We headed north from Columbia first, through the Badlands and Black Hills of South Dakota to the mountain top carved in the shape of ex-presidents' heads. One drove while the other slept in the passenger seat of Chips' pickup. We pushed west across great prairies I'd only seen pictures of, drove into vistas where Big Sky finally meant something, lost the clutch in Chips' truck somewhere in Montana, walked around in the eerily mournful valley of the Little Big Horn River where Custer last stood, then turned left at Seattle. We were in Oregon before we ever stopped for a motel.
I remember thinking, Why didn't anybody tell me all this was out here?
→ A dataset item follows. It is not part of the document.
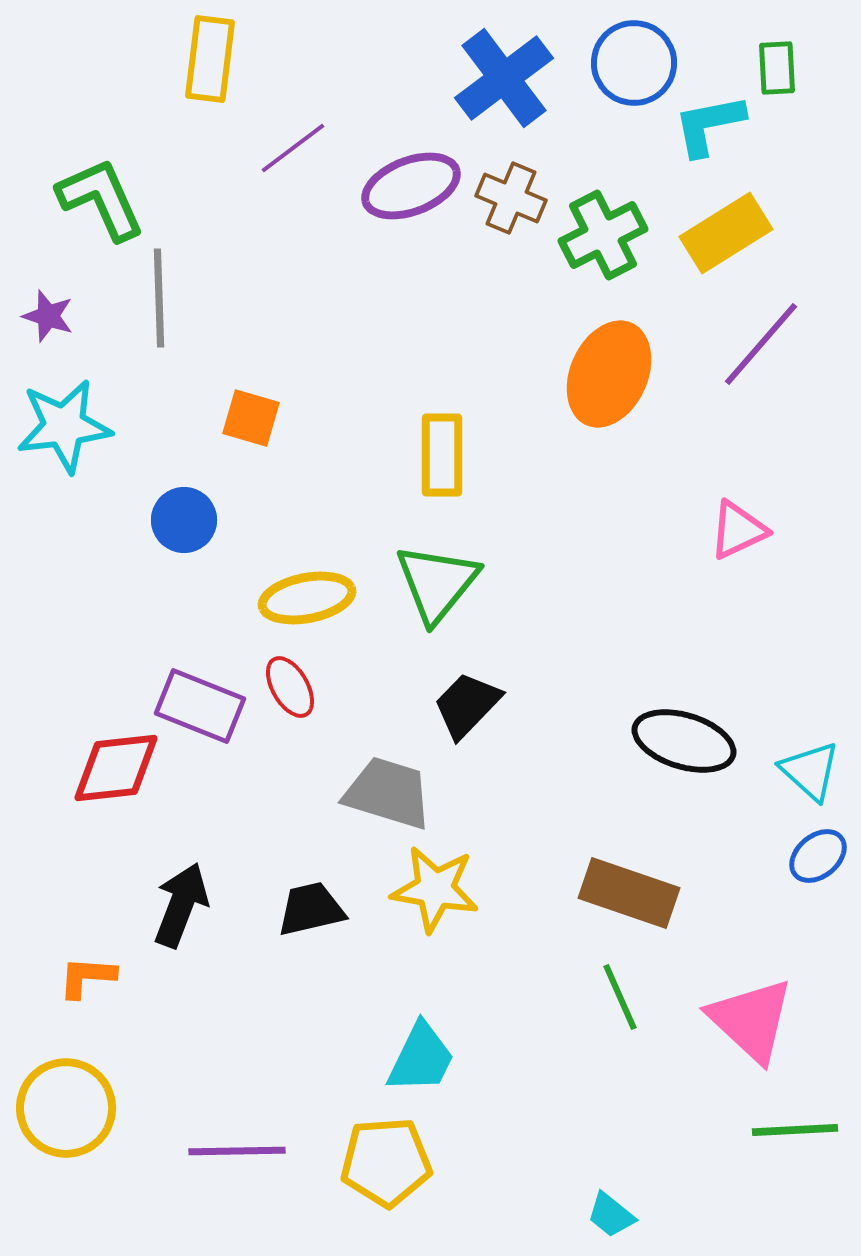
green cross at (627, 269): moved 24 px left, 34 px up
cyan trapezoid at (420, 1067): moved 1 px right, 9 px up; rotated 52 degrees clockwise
In Northern California we wove toward the coast in blackness, me unaware that towering redwoods were blocking out the light. In the morning, the boats at Sausalito and the grandeur of the Golden Gate Bridge and San Francisco skyline stopped my jaw from working.
Chips' father and stepmother ran a game store in Carmel and entertained friends at lively parties where everyone drank bloody Marys or gin and tonics and looked smashing. Chips' mother served me my first chile relleno. I awoke in the middle of the night with a severe pain that felt like a heart attack. The ER doctor said it must have been something I ate.
At Big Sur we stopped at Nepenthe, the Greek word for "paradise," one of the most spectacular spots I've ever been. Wine and cheese boards are served on a sunny veranda high above the Pacific Ocean. The Earth seems to breathe with the rhythm of the waves. Everyone just sits back and lets it all be.
We cruised through Los Angeles to San Diego, where old friends of Chips' lived in a condo on a cliff over the beach and had his and her Mercedes. At Black's Beach, my first nude beach, we were too embarrassed by our whiteness and muscle-free bodies to undress. Instead of excited I felt like a voyeur.
The rest of the trip is blurry, perhaps because we were racing to get home in time to return to our other lives.
But I returned to California many times, went to nude beaches and took off my clothes, returned to actually see the redwoods and live among them, lived in Big Sur and danced at Nepenthe's monthly "sign" parties -- the next one is March 15 for Pisces -- and lived in the shadow of the Golden Gate. Spring break taught me that anything might be possible.